La Mogador looked away, slightly offended. Then she looked back at him, a rueful smile touching her lips.
“The money’s already been advanced by General le Breton. He told Madame Grasson you were a hero and wanted us to treat you like one, because . . .” She hesitated—then blurted out the first true thing that evening—“But you’re a damned unlucky bastard, aren’t you, pauvre salot!”
“What do you mean?” Pinard said.
Then he saw the look in her eyes and knew immediately. And he felt a chill rippling along his spine that was more than the damp breath of wind from the window cracked open to let a few drops of the rain nourish the geraniums.
5.
Did you enjoy yourself last night, Pinard?”
“Pardon, mon general?” Sous-lieutenant Pinard felt the muscles tightening at the back of his neck.
“Don’t be an idiot.” General le Breton licked his fleshy lips. “I’m talking about your little Kaybile girl.”

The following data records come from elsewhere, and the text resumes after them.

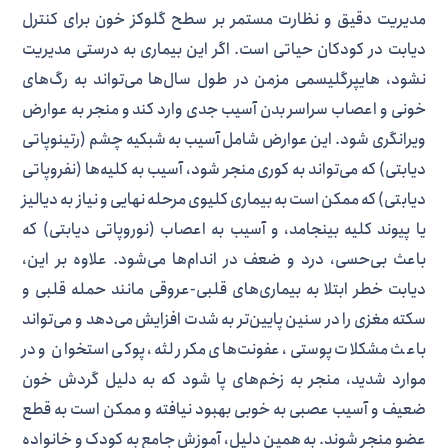
مدیریت دقیق و نظارت مستمر بر سطح گلوکز خون برای کنترل
دیابت در کودکان حیاتی است. اگر این بیماری به درستی مدیریت
نشود، هایپرگلیسمی مزمن در طول سال‌ها می‌تواند به رگ‌های
خونی و اعصاب سراسر بدن آسیب جدی وارد کند و منجر به عوارض
ویرانگری شود. این عوارض شامل آسیب به شبکیه چشم (رتینوپاتی
دیابتی) که می‌تواند به کوری منجر شود، آسیب به کلیه‌ها (نفروپاتی
دیابتی) که ممکن است به بیماری کلیوی مرحله نهایی و نیاز به دیالیز
یا پیوند کلیه بینجامد، و آسیب به اعصاب (نوروپاتی دیابتی) که
باعث بی‌حسی، درد و ضعف در اندام‌ها می‌شود. علاوه بر این،
دیابت خطر ابتلا به بیماری‌های قلبی-عروقی مانند حمله قلبی و
سکته مغزی را در سنین پایین‌تر به شدت افزایش می‌دهد و می‌تواند
باعث مشکلات پوستی، عفونت‌های مکرر لثه، پوکی استخوان و در
موارد شدید، منجر به زخم‌های پا شود که به دلیل گردش خون
ضعیف و آسیب عصبی به خوبی بهبود نیافته و ممکن است به قطع
عضو منجر شوند. به همین دلیل، آموزش جامع به کودک و خانواده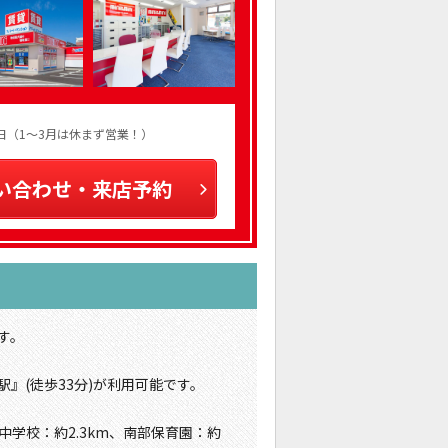
火曜日（1～3月は休まず営業！）
い合わせ・来店予約
す。
』(徒歩33分)が利用可能です。
中学校：約2.3km、南部保育園：約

Pinard wanted to punch the fat bastard of a general in the mouth for this crack, an assault that in former days would have meant an on-the-spot court-martial, immediately followed by a firing squad—from initial blow to completely dead in less than five minutes. Even now, such an act would earn him a three-year sentence to the brutal Legion prison camp at Lac d’Islay in the icy Jura mountains. There the Legion sent the worst of the worst (multiple rapists, murderers, the chronically insubordinate, homicidal maniacs), those dangerous sociopaths who all too often managed to penetrate the ranks.
Pinard resisted the impulse. “She’s not my little Kaybile girl, sir.” He shrugged. “She’s just another whore.”